Kinda cool watching them.Mojeongyo, the first of the 22 bridges that cross the Cheonggyecheon. Mojeongyo was originally the bridge of a fruit market street. The first section of the Cheonggyecheon, up to this bridge, is a special part called Palseokdam, which was built using stones from tiger eye stones found in all 8 provinces. In this section, the sides are built up an there are steps down to the water and walkways IN the water so people can walk in the water. All of the bridges along the Cheonggyecheon apparently have a story behind them. They were all destroyed when the stream was covered and have been re-built.[looking on down stream][looking back towards the start]
I walked quite a ways down the stream, stopping every now and again to watch the water, the fish, and the people (I love watching people watching!!).

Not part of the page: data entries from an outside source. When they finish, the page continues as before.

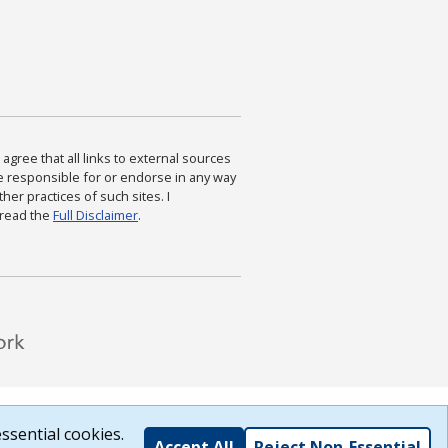
agree that all links to external sources
are responsible for or endorse in any way
ther practices of such sites. I
 read the
Full Disclaimer
.
ssential cookies.
Accept All
Reject Non-Essential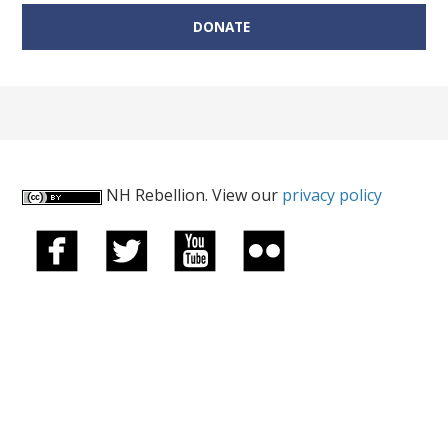
DONATE
NH Rebellion. View our
privacy policy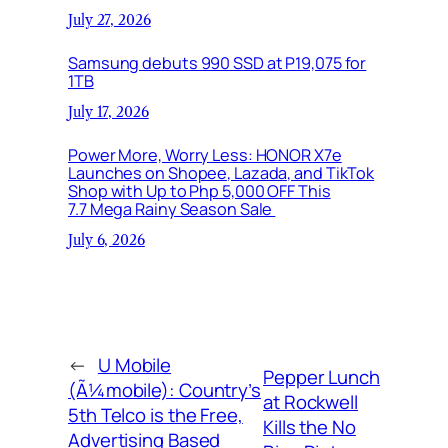
July 27, 2026
Samsung debuts 990 SSD at P19,075 for
1TB
July 17, 2026
Power More, Worry Less: HONOR X7e
Launches on Shopee, Lazada, and TikTok
Shop with Up to Php 5,000 OFF This
7.7 Mega Rainy Season Sale
July 6, 2026
←
U Mobile
Pepper Lunch
(Ã¼mobile): Country’s
at Rockwell
5th Telco is the Free,
Kills the No
Advertising Based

Then I crossed over and headed back again. I went to the Kyobo Bookstore, the largest book store in Seoul, which is in the basement of the Kyobo building just north of City Hall. Almost all of the bookstores in Seoul are huge. And I have a membership card for each of the large bookstore companies. No wonder my wallet is so thick!!! All of the large bookstores have at least a small English section. The Kyobo's is a bit bigger than some of the others. The best book store for English books in Seoul, though, is What The Book, in Itaewon. If they don't have it, they'll get it (they have stock in Seoul and in the US). They have a great website as well, and provide free delivery on purchases over 25,000won. Not bad. I must say that bookstores are an evil invention. I can't help but buy books and stationery (the bookstores here have huge sections with pens, stationery and office supplies) when ever I go. One might say I shouldn't go then unless I really need books or stationery, but alas, I can't keep myself from going. It's like some sort of magnetic force. I am drawn to them!! Books make me happy!! :)

1 comment:

Noblese said...

Very nice pictures and blog too! I always wanted to visit Korea.